Function of podocytes
they allow the filtrate to pass rapidly and easily into the space of Bowman’s capsule as there are gaps between the cells.
Where large molecules can enter and cannot enter when it comes to renal capsule?
- can enter gaps between the capillary cells (fenestrations)
- cannot enter the basement membrane which is an ‘ultra- filter’
How proximal convoluted tubule cells are adapted for absorption?
- have large surface area due to microvilli
- numerous mitochondria
- closeness of blood capillaries (short distance in between)
- active transport channels in the membrane
What happens in the water reabsorption step?
- ADH travels in the blood to the kidneys where it increases the permeability of the distant convoluted tube and collecting ducts to water.
How does ADH influence water uptake in the kidney’s collecting ducts?
- binding ADH to receptor leads to temporary increase in the number of aquaporin proteins in the membranes of collecting duct cells
- additional aquaporin channels recapture more water, reducing urine volume.
How water reabsorption is controlled?
- as filtrate flows down the collecting duct the surrounding fluid is more concentrated.

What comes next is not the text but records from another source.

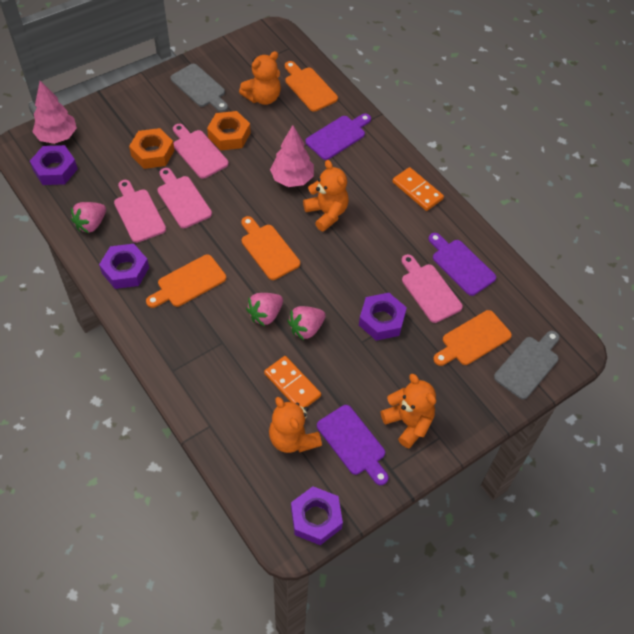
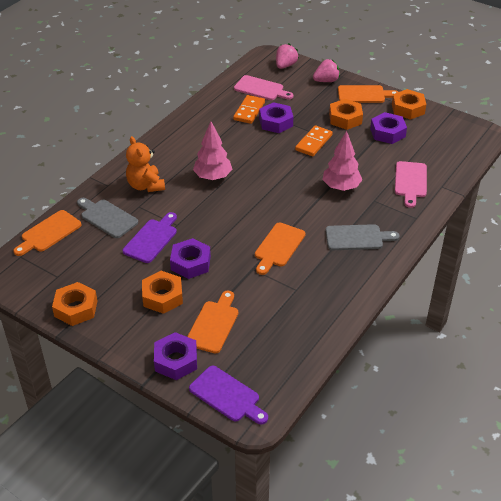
orange nut: 2 -> 4
orange teddy bear: 4 -> 1
pink cutting board: 4 -> 2
pink strawberry: 3 -> 2
purple cutting board: 3 -> 2

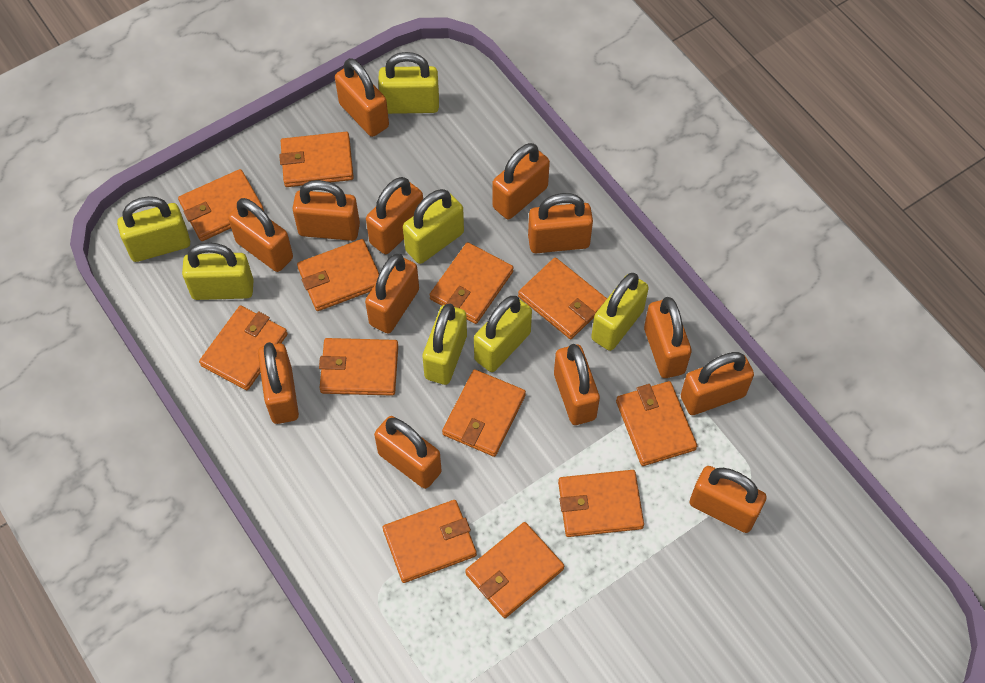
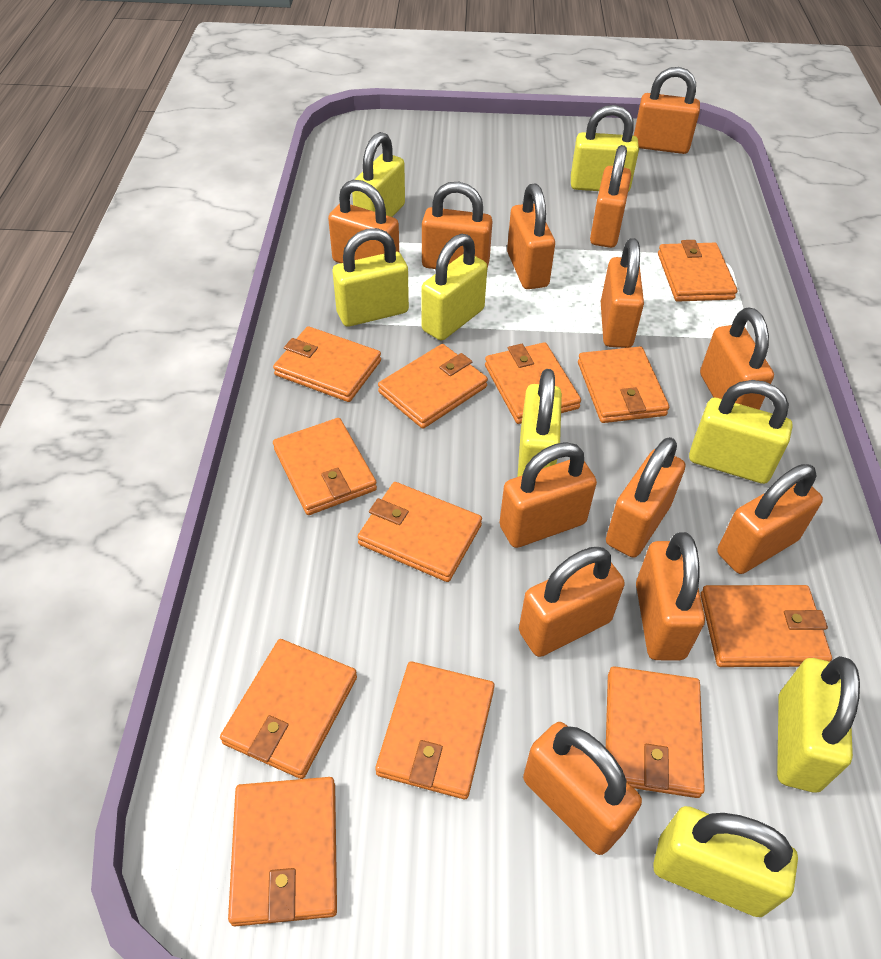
yellow padlock: 7 -> 8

- if the blood concentration rises osmoreceptors stimulate the neurosecretory cells to release ADH
- aquaporins are inserted to the duct wall by ADH so water is removed by the blood
- as blood concentration returns to normal, the ADH secretion stops
How loop of Henle works in habitats?
- the drier the habitat the greater the need to conserve water
What presence of glucose in urine indicates?
- diabetes which causes incomplete reabsorption
What presence of high quantities of proteins in urine may indicate?
- disease such as PKU or hormonal conditions such as pregnancy
What blood in urine indicates?
- cancer
- infection
What is kidney failure?
- kidney tubules fail to filter enough blood and fail to clear toxins from the blood
How kidney failure can be treated?
- transplant
- haemodialysis
How haemodialysis works?
- tube is placed in a large vein in arm and the blood circulates through the dialysis machine and is returned to the arm vein
- the dialysis fluid is a solution where the solutes are balanced to either cause or prevent diffusion
Why fish produce ammonia?
Ammonia is formed from the metabolism of protein and is the major waste product of fish. The majority of ammonia from fish is excreted through the gills, with relatively little being lost through urine and feces. Ammonia is also formed as uneaten feed or other organic matter in an aquarium decomposes.